### What you have to do
Could you repeat the lines from the very first one through the one containing "whether an AI", inclusive, swapping "infrastructure" for "network" and leaving everything else unchanged?

### Data extracts
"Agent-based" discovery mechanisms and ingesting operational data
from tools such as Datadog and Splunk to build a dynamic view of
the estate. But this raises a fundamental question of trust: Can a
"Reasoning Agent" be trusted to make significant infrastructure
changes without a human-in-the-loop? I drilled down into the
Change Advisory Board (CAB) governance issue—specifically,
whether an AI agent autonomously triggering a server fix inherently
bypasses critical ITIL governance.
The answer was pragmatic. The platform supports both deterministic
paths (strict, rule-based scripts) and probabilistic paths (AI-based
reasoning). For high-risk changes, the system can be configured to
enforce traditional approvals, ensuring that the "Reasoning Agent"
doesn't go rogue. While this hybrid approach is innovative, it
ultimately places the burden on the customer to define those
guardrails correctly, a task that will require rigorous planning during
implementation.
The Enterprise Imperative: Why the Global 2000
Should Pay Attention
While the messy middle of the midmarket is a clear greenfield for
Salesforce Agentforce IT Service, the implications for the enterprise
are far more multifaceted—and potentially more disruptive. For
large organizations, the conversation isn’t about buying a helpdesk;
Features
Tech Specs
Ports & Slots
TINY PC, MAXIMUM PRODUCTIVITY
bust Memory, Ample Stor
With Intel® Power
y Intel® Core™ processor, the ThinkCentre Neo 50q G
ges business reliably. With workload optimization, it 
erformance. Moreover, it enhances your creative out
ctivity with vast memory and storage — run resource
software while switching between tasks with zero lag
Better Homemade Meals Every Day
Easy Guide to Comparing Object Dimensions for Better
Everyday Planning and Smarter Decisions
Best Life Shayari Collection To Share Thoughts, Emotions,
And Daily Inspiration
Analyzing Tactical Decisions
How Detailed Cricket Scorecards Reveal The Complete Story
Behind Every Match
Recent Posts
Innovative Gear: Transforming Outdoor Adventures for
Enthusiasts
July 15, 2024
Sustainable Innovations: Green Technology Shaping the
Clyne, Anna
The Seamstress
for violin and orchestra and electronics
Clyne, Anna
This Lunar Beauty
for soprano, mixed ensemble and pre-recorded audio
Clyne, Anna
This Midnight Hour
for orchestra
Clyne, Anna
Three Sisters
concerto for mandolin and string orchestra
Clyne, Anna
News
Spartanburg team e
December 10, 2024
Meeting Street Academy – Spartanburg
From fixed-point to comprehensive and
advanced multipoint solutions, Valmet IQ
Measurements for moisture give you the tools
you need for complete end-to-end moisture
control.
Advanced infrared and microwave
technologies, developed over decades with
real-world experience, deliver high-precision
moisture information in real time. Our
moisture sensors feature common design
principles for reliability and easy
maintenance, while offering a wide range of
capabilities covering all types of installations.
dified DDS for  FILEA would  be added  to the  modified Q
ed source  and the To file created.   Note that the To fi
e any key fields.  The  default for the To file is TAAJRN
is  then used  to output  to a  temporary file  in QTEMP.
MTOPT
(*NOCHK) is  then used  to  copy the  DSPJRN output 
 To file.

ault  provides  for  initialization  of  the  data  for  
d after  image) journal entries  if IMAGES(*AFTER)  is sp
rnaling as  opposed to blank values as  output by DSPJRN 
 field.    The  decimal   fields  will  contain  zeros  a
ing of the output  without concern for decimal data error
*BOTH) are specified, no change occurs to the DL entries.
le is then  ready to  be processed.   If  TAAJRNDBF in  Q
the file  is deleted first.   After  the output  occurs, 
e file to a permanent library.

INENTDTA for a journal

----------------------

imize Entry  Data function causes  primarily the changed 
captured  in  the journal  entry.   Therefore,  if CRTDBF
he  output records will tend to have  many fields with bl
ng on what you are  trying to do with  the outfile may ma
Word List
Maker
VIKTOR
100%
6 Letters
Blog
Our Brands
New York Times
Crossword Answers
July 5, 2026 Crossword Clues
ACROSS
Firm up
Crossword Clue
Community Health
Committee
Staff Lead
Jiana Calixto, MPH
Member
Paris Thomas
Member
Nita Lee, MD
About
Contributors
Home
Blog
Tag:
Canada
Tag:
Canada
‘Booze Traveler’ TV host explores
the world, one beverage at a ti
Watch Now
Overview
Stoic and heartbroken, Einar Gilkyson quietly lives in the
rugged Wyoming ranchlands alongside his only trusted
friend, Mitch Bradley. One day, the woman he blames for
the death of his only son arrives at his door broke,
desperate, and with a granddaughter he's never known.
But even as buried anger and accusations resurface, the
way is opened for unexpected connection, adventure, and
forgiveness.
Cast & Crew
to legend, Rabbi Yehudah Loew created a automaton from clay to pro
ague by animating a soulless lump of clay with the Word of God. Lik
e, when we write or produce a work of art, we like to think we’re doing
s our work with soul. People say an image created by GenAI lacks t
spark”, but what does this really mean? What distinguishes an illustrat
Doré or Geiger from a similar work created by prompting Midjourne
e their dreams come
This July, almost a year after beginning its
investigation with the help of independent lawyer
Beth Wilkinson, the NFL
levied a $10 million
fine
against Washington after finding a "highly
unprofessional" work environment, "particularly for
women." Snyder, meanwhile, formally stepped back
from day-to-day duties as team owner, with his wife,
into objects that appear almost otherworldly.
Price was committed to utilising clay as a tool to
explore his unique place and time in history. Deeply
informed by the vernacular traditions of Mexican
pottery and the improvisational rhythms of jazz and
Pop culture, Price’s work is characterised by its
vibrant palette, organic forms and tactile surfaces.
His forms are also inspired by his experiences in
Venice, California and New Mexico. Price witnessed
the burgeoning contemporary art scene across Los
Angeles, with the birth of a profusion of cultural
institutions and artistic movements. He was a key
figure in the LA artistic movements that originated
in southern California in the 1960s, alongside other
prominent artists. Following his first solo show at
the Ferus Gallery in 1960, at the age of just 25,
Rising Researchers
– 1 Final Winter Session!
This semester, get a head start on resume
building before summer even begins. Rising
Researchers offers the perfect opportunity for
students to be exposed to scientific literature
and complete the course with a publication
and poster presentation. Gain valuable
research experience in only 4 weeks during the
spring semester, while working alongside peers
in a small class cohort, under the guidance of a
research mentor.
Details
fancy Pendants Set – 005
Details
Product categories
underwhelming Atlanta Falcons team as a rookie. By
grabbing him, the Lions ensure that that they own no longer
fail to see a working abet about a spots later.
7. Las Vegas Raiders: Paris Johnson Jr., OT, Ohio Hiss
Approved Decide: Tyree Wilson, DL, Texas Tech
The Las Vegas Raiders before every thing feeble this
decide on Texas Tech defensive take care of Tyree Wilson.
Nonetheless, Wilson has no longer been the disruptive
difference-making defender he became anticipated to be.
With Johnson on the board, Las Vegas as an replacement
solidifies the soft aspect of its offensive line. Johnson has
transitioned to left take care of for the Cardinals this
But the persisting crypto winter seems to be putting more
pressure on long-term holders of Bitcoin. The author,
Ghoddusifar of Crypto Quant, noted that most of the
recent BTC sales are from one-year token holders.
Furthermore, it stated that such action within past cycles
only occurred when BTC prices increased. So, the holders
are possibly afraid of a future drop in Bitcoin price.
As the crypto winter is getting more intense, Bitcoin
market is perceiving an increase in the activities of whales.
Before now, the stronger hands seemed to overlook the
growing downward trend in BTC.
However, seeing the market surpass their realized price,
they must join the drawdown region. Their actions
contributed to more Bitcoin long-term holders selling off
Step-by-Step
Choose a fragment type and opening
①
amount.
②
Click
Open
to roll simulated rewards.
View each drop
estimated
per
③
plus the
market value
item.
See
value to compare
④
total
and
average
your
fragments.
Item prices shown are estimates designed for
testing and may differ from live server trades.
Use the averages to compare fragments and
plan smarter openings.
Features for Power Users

### Problem solution
"Agent-based" discovery mechanisms and ingesting operational data
from tools such as Datadog and Splunk to build a dynamic view of
the estate. But this raises a fundamental question of trust: Can a
"Reasoning Agent" be trusted to make significant network
changes without a human-in-the-loop? I drilled down into the
Change Advisory Board (CAB) governance issue—specifically,
whether an AI agent autonomously triggering a server fix inherently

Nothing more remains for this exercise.